⟨

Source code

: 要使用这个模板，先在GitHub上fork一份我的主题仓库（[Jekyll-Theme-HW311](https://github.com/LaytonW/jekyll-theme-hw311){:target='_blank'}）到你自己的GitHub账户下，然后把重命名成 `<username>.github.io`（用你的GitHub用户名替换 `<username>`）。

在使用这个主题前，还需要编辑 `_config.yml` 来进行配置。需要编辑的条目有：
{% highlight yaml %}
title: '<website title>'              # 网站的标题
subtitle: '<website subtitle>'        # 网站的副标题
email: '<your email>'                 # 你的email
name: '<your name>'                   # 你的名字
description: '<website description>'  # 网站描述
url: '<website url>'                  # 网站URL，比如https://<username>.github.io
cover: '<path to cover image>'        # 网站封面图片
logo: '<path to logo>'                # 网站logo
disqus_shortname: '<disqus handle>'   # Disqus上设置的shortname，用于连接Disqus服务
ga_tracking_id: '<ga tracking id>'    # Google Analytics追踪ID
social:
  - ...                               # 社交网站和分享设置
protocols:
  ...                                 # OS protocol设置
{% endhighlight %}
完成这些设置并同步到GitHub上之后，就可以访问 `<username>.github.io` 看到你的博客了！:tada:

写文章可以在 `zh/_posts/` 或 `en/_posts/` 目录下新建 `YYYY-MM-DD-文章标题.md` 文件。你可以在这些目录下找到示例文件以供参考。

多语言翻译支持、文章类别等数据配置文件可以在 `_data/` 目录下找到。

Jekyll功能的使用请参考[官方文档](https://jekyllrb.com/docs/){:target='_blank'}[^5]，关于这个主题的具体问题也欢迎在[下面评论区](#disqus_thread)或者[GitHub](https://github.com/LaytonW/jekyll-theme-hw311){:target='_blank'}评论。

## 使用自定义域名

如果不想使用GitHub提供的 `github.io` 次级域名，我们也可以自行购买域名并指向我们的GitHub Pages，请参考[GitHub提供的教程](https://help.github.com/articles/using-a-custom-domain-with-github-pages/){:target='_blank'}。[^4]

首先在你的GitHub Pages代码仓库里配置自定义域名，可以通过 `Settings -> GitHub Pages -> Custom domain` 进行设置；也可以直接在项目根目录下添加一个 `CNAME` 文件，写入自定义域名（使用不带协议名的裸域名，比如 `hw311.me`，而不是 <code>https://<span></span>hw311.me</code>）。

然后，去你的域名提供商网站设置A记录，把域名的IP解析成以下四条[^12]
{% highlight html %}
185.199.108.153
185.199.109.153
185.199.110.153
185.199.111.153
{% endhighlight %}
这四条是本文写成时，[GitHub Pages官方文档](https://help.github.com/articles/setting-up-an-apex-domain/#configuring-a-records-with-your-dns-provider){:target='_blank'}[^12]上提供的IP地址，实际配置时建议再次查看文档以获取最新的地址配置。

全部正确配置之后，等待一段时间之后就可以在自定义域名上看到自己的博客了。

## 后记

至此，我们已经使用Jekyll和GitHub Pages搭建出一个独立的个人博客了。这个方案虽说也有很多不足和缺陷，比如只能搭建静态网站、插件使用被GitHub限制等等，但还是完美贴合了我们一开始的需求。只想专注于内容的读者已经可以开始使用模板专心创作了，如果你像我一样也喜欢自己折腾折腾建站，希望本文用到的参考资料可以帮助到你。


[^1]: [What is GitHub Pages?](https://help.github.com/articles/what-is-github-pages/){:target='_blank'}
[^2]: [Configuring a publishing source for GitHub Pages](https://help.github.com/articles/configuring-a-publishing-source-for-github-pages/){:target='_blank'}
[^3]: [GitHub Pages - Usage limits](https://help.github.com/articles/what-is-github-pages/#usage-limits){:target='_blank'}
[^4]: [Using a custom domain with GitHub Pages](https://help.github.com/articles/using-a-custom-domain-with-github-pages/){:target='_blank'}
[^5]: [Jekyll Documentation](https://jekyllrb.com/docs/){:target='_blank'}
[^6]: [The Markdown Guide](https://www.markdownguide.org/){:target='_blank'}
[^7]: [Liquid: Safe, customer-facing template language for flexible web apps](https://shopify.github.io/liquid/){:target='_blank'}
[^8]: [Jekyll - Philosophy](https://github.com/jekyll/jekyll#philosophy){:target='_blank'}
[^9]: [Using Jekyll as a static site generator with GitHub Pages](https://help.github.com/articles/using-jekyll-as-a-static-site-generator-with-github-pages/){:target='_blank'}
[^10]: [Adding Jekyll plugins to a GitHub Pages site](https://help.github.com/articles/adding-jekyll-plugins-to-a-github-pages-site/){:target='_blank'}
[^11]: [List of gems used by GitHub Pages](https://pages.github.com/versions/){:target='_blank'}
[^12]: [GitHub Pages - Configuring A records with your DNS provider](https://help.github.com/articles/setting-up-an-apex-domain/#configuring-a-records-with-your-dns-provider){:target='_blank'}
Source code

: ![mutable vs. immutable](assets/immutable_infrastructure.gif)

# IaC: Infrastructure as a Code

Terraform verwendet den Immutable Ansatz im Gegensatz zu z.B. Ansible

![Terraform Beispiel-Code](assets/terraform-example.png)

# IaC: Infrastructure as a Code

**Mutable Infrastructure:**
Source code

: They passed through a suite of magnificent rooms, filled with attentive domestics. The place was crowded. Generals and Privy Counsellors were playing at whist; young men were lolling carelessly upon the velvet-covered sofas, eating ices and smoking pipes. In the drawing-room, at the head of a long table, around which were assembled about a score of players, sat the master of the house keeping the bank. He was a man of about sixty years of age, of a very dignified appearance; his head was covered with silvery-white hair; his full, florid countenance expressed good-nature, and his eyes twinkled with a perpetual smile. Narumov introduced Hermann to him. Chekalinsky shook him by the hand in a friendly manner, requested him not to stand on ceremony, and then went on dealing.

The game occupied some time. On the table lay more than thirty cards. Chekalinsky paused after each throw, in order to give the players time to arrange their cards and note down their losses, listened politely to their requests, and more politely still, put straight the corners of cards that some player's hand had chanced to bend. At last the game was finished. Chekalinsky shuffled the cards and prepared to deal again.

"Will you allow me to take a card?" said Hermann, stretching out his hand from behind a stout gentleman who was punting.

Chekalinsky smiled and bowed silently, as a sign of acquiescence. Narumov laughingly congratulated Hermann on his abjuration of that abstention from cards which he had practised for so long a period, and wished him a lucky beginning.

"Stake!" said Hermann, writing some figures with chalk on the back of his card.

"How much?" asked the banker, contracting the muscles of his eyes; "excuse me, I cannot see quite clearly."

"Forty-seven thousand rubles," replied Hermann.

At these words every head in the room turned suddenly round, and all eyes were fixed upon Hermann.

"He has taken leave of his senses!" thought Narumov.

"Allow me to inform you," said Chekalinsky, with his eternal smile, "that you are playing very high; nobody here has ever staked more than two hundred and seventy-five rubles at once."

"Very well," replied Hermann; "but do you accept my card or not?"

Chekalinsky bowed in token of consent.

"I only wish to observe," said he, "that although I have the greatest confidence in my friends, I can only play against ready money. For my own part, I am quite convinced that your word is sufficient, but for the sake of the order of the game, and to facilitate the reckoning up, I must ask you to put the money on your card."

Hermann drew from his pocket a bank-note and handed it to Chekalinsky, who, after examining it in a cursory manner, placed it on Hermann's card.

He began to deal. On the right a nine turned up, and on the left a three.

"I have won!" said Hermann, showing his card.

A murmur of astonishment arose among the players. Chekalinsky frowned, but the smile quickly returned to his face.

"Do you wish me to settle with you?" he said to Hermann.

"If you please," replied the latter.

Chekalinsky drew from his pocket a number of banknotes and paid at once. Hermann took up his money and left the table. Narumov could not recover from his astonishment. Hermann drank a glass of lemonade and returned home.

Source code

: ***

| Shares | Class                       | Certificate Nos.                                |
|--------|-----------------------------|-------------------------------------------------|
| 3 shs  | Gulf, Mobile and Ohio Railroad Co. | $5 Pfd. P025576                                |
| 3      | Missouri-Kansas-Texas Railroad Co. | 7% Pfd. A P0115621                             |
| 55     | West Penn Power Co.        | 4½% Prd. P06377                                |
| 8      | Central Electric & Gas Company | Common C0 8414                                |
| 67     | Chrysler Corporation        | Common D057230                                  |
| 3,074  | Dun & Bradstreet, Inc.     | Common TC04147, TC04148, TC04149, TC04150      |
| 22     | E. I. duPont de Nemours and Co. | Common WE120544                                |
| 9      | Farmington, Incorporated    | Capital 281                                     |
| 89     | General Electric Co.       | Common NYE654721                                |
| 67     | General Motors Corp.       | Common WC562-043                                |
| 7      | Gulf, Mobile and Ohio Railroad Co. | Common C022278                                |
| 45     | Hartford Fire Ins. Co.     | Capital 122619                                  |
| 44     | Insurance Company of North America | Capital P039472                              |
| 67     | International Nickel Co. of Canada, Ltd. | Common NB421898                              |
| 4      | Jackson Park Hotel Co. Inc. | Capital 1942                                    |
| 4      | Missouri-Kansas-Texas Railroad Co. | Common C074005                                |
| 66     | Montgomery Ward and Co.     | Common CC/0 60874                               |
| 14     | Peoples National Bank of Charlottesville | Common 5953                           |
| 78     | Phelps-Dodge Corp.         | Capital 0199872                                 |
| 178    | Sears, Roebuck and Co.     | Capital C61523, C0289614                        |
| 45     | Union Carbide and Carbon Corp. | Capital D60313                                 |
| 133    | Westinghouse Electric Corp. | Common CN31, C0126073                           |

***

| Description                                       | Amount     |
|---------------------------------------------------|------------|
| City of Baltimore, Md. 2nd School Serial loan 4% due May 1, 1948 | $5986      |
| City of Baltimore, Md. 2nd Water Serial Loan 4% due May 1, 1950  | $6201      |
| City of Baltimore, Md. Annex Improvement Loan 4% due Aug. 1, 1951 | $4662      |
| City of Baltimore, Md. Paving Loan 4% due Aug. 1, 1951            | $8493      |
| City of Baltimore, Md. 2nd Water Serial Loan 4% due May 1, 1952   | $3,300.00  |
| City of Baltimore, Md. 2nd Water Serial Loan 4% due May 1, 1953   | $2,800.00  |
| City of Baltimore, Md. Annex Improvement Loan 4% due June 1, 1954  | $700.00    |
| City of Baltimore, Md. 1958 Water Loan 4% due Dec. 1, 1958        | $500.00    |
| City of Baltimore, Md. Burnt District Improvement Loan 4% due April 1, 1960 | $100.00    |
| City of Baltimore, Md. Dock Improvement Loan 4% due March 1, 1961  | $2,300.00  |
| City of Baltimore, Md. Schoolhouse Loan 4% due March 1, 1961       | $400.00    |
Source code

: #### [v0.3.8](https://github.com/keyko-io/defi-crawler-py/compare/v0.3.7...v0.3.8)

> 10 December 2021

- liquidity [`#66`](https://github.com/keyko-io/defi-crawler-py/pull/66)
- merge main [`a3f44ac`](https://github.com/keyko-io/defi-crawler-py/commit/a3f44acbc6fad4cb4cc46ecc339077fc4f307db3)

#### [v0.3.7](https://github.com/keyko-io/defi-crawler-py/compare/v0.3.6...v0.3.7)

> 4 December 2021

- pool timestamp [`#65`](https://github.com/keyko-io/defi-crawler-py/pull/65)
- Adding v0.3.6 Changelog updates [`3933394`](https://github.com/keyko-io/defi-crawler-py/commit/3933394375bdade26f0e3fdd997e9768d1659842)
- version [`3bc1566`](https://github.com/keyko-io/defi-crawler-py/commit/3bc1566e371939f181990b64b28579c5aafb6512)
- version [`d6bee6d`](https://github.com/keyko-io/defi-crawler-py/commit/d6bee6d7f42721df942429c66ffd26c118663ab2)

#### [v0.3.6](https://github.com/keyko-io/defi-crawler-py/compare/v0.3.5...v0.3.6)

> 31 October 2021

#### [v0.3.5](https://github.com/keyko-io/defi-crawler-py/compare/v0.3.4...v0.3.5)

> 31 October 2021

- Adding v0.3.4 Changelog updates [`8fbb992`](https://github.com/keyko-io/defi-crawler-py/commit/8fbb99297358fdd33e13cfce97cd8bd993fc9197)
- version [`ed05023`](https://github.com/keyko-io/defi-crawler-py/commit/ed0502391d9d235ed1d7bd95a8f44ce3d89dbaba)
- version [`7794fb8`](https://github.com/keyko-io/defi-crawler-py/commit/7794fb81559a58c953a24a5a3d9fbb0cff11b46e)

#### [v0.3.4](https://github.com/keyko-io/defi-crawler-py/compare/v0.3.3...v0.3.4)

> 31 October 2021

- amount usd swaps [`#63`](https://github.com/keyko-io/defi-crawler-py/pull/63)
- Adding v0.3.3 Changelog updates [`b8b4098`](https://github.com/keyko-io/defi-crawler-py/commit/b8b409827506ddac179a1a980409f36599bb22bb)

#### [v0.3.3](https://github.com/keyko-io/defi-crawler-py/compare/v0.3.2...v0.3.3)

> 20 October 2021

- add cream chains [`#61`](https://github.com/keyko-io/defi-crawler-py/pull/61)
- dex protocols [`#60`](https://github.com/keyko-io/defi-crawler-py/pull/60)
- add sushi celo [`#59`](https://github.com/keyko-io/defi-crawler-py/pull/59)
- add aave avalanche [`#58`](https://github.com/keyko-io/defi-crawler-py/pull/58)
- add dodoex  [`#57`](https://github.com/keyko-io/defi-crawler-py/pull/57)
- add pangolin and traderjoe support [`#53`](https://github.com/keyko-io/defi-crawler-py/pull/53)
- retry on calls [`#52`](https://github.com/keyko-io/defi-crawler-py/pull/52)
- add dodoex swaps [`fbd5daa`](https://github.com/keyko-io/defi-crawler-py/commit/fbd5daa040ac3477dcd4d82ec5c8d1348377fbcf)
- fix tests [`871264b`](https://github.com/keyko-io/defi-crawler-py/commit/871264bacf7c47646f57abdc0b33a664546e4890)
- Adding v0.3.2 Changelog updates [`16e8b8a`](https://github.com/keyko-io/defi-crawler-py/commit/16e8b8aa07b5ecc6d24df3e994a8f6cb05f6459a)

⟩

→ **Goal of the exercise**
Each line in the entries above, starting at the line with "At these words" and ending at the line with "Chekalinsky bowed in token of consent.", is to be printed exactly, and only those lines.

→ **Solved exercise**
At these words every head in the room turned suddenly round, and all eyes were fixed upon Hermann.

"He has taken leave of his senses!" thought Narumov.

"Allow me to inform you," said Chekalinsky, with his eternal smile, "that you are playing very high; nobody here has ever staked more than two hundred and seventy-five rubles at once."

"Very well," replied Hermann; "but do you accept my card or not?"

Chekalinsky bowed in token of consent.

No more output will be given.